Nor has the possession of nuclear weapons proved to be of much avail in conventional conflicts. The experience of the United States in Indochina and that of the Soviet Union in Afghanistan are among the notable examples. Nor could the menacing entry of a U.S. aircraft carrier into the Bay of Bengal during the Bangladesh conflict influence the course of events in any serious way. Despite this example being cited frequently in support of the Indian case for nuclear weaponisation, it is clear that the overwhelming support that the Indian policy had, both in India and abroad, proved more than a match for any implied nuclear threat.

It is this discredited theory of deterrence, an immoral and dangerous justification for the possession of weapons of mass annihilation and genocide, that the Vajpayee Government and assorted nuclear hawks have embraced in their pursuit of a "minimum credible nuclear deterrence" doctrine for India's nuclear weapons. The current official claim is that even if both India and Pakistan proceed with nuclear weaponisation, deterrence will preserve peace and stability in the subcontinent.

It is already evident that deterrence on the subcontinent will achieve precisely the opposite of peace and stability as it has done elsewhere in the world. India's declaration that it will not resort to first use of nuclear weapons carries little conviction with Pakistan, which sees its nuclear arms as a hedge against India's conventional superiority. The unilateral nature of the 'minimum' in India's minimum credible deterrent, which is to be determined by India as the situation warrants, is hardly likely to inspire confidence in Islamabad. The building of India's second-strike capability will constantly tend to trigger a response from Pakistan, as has happened after the Agni-II tests. An arms race is clearly on, notwithstanding pious statements to the contrary from both nations. The claim that India and Pakistan will achieve the necessary 'communication' in the perceptual and psychological dimension of deterrence is hardly a guarantee for peace, considering the record of misunderstanding and mutual demonisation that has characterised India-Pakistan relations.

AN important aspect of the maintenance of nuclear arsenals that deterrence theory has little or nothing to say about is the danger of accidental or unauthorised nuclear exchange. The problem is bad enough in the case of the arsenals of the United States and Russia. There is a long and frightening record of incidents that could have led to a nuclear exchange; such incidents occurred even during the Cuban missile crisis. A nuclear stand-off in the Indian subcontinent will be even more dangerous, given the geographical proximity of the two nations and the low level of command, control, communications and intelligence (C3I) capabilities that they will be able to deploy.
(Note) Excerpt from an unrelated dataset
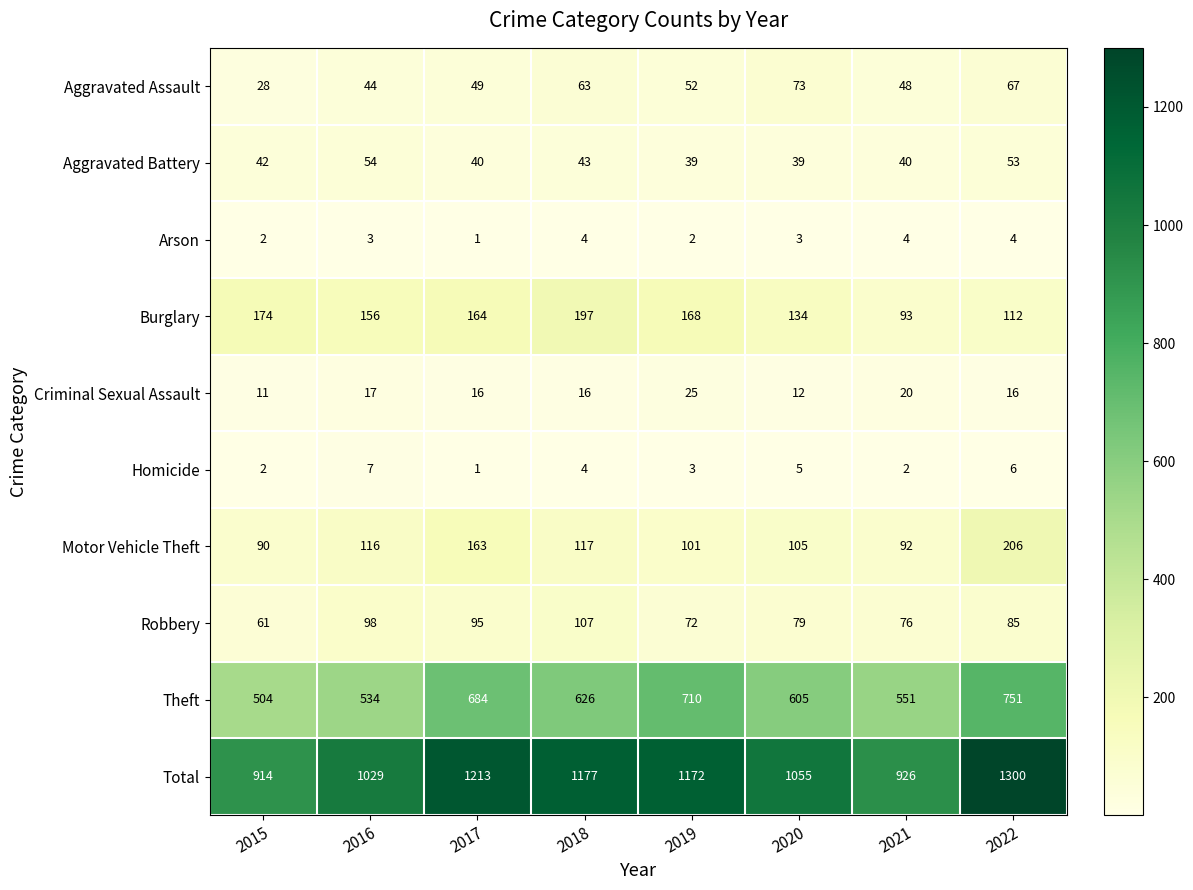

List the series in order of their peak value, highest first.

Total, Theft, Motor Vehicle Theft, Burglary, Robbery, Aggravated Assault, Aggravated Battery, Criminal Sexual Assault, Homicide, Arson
The new-found official fascination with the doctrine of deterrence marks a low point in the history of India's nuclear policy. It opens the door in the subcontinent to the dangers of nuclear brinkmanship, and condemns the peoples of India and Pakistan to live under the shadow of the threat of nuclear annihilation. The democratic campaign against nuclear weaponisation in India must put up as a key demand on the Government of India the rejection of the doctrine of nuclear deterrence and its Indian variant, the 'minimum credible nuclear deterrent'. It must demand a return to the path of an active advocacy of global nuclear disarmament.